┌────────

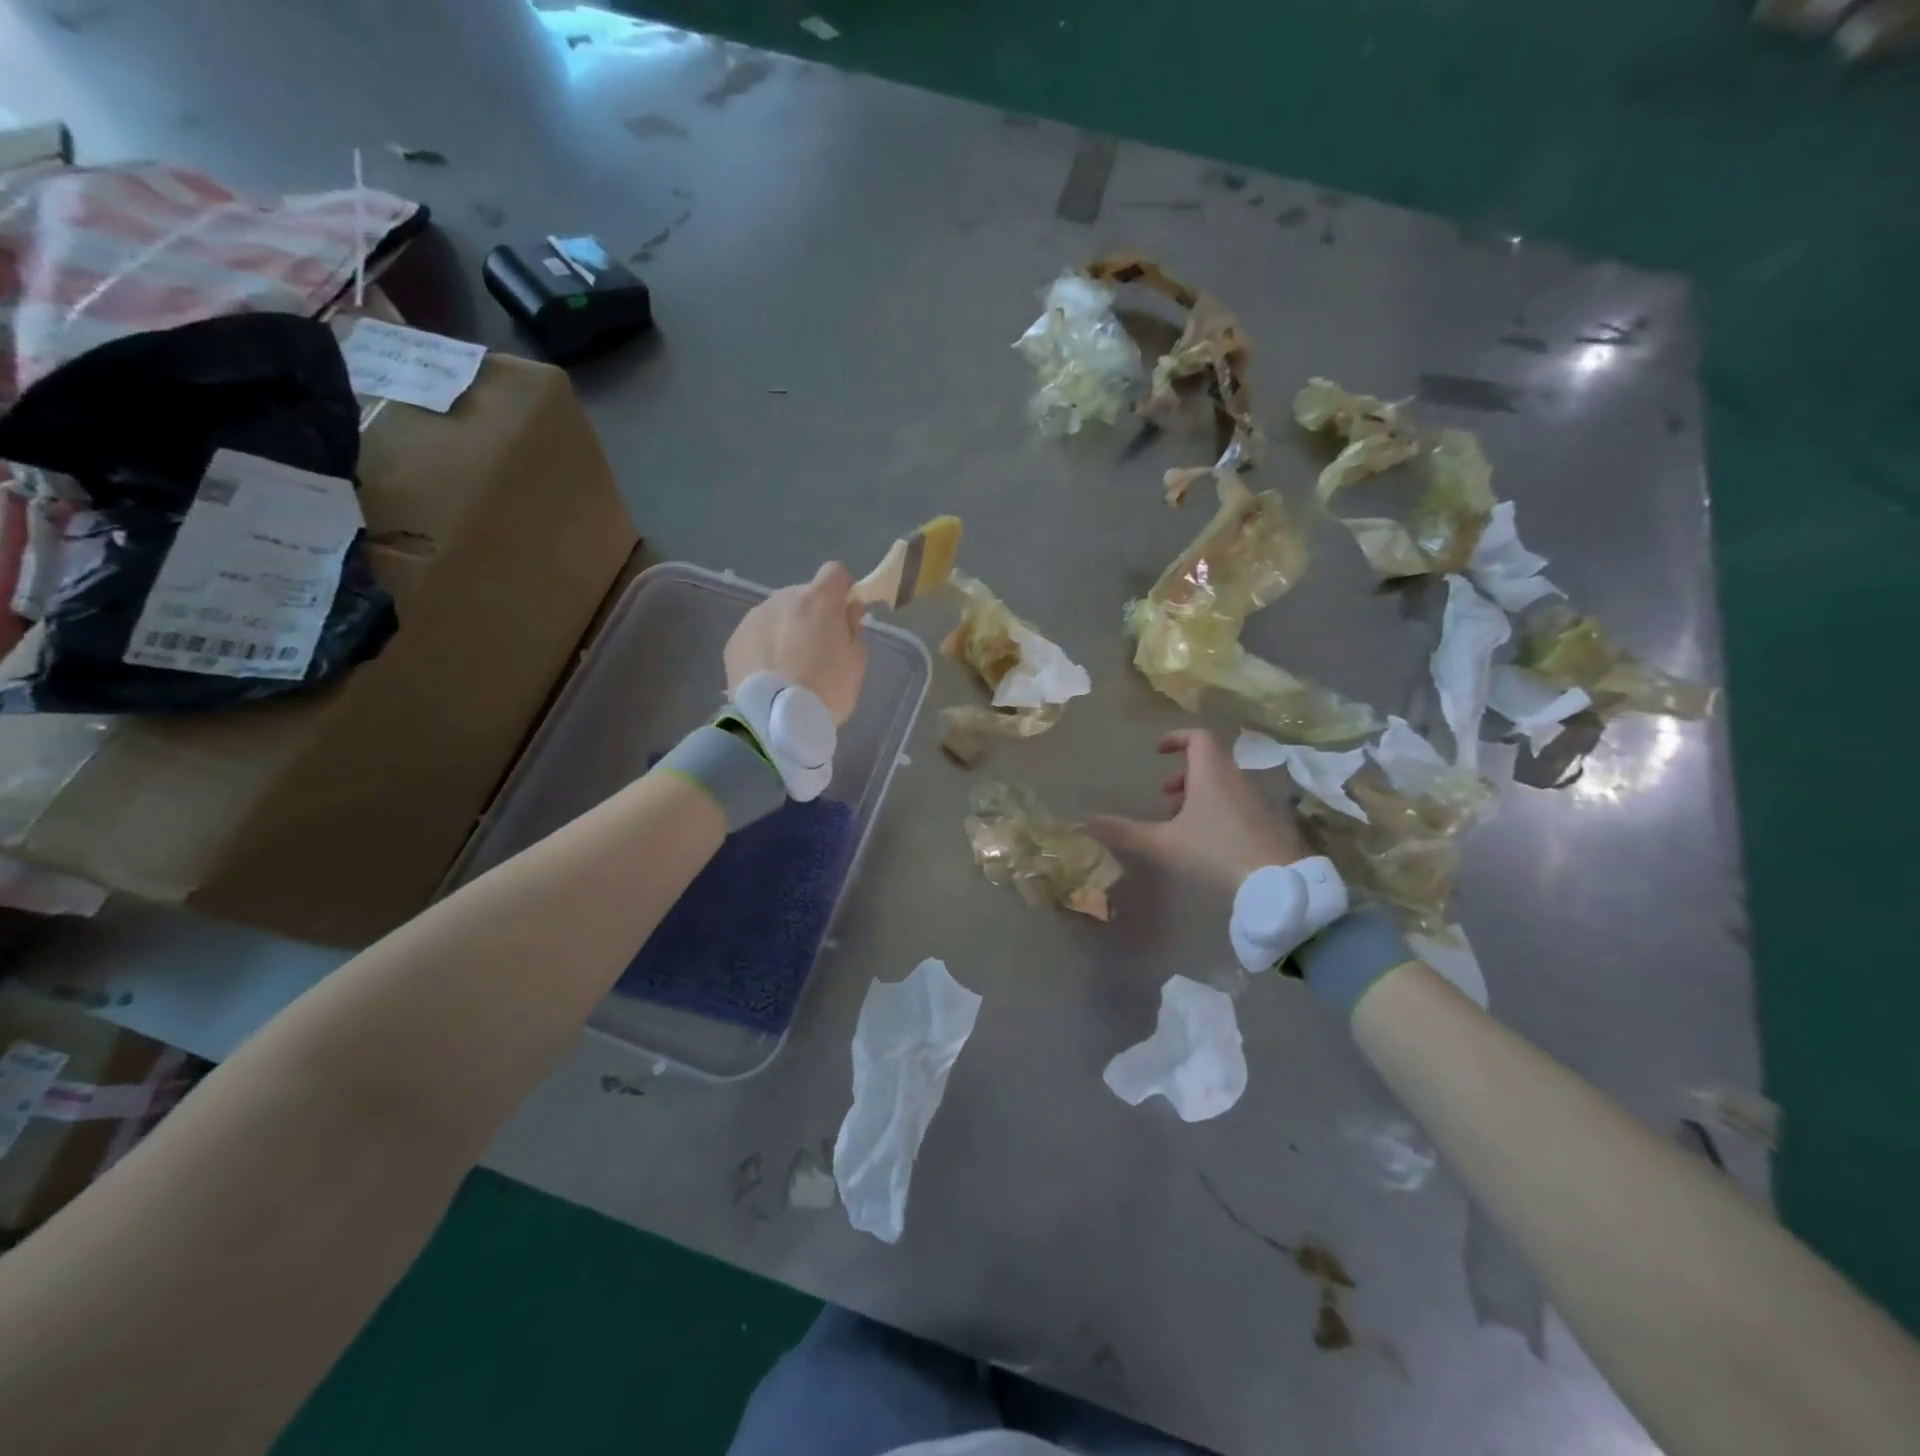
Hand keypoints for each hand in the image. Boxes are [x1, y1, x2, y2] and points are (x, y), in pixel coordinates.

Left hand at [725, 562, 868, 724]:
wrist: (775, 720)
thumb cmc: (827, 690)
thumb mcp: (856, 661)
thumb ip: (853, 626)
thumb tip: (847, 608)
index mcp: (819, 600)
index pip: (835, 571)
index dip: (842, 589)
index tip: (844, 612)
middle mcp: (783, 599)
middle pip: (803, 595)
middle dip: (812, 614)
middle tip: (817, 649)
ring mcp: (754, 617)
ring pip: (778, 614)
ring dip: (786, 629)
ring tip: (790, 666)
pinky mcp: (734, 640)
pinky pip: (757, 634)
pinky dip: (765, 646)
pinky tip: (770, 674)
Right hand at [1089, 729, 1306, 892]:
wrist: (1277, 882)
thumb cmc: (1215, 851)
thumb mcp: (1164, 843)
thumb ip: (1125, 831)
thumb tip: (1085, 821)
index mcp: (1211, 773)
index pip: (1197, 737)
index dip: (1177, 738)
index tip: (1158, 751)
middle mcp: (1234, 779)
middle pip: (1209, 761)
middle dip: (1184, 773)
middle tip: (1164, 795)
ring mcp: (1254, 800)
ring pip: (1222, 783)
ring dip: (1199, 794)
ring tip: (1180, 822)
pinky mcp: (1265, 821)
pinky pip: (1235, 802)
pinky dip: (1216, 809)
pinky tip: (1205, 841)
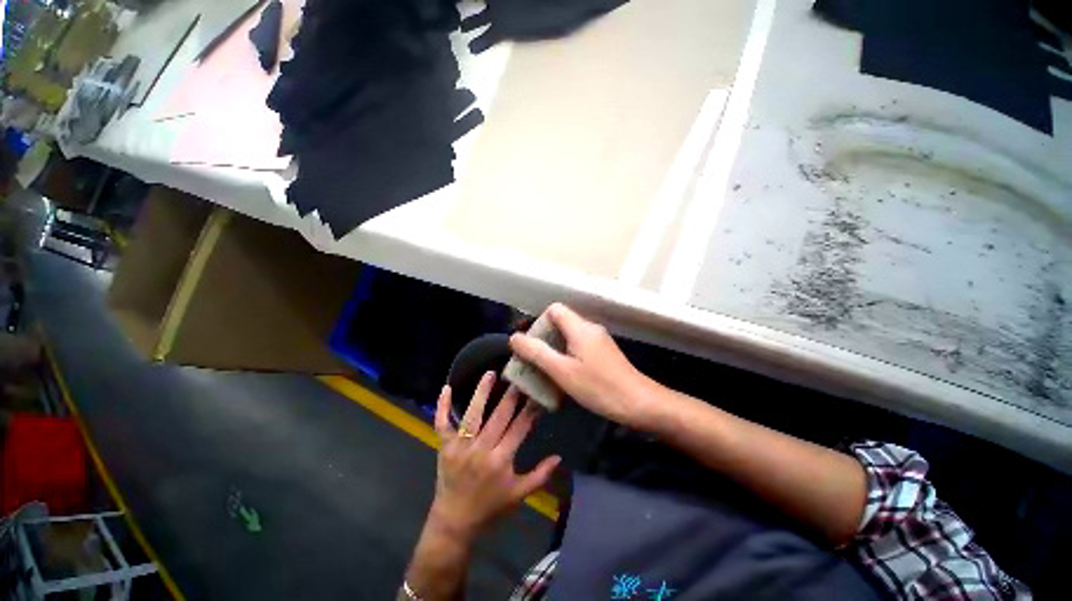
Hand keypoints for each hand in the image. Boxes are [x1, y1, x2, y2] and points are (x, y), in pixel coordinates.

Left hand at [431, 373, 560, 541]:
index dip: (530, 410)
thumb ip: (540, 475)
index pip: (519, 428)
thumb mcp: (519, 495)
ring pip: (472, 415)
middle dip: (511, 395)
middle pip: (499, 416)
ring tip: (490, 373)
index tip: (537, 393)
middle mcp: (481, 450)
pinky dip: (442, 406)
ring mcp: (460, 447)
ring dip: (481, 392)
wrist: (455, 523)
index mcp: (501, 461)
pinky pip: (441, 424)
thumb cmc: (490, 508)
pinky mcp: (444, 447)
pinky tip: (446, 387)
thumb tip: (559, 456)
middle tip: (519, 376)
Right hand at [509, 303, 658, 428]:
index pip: (554, 309)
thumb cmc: (599, 387)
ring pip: (569, 337)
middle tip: (534, 362)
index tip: (532, 345)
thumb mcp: (562, 371)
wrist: (639, 403)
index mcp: (579, 327)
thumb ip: (537, 353)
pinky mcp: (603, 353)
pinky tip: (565, 377)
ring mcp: (598, 341)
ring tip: (545, 372)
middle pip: (560, 323)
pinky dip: (567, 357)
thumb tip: (514, 338)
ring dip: (554, 351)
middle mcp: (589, 328)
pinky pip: (578, 347)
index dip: (539, 323)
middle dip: (543, 340)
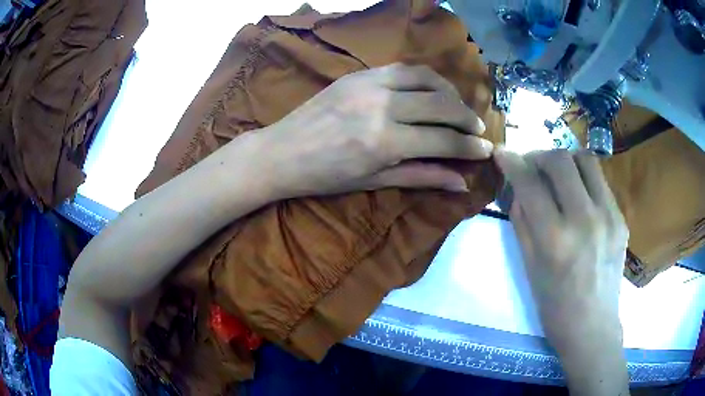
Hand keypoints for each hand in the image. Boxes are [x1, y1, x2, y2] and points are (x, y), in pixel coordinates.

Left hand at [258, 63, 493, 197]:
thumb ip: (422, 177)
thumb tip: (461, 183)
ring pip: (426, 78)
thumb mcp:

└────────

Beginning with the line holding "ring tip: (790, 666)" and ending with the line holding "middle pip: (1209, 761)", write out the stretch of material above exactly; add no further lines.

ring tip: (790, 666)
pinky mcp: (734, 640)
pinky pip: (757, 634)
pinky dip: (765, 646)
pinky tip: (770, 674)
Right hand at [1089, 729, 1306, 892]:
wrist: (1277, 882)
thumb cmc: (1215, 851)
thumb mcp: (1164, 843)
thumb ip: (1125, 831)
thumb tip: (1085, 821)
index mcp: (1211, 773)
index pip: (1197, 737)
index dip: (1177, 738)
index tip: (1158, 751)
middle mcp: (1234, 779)
middle pip: (1209, 761)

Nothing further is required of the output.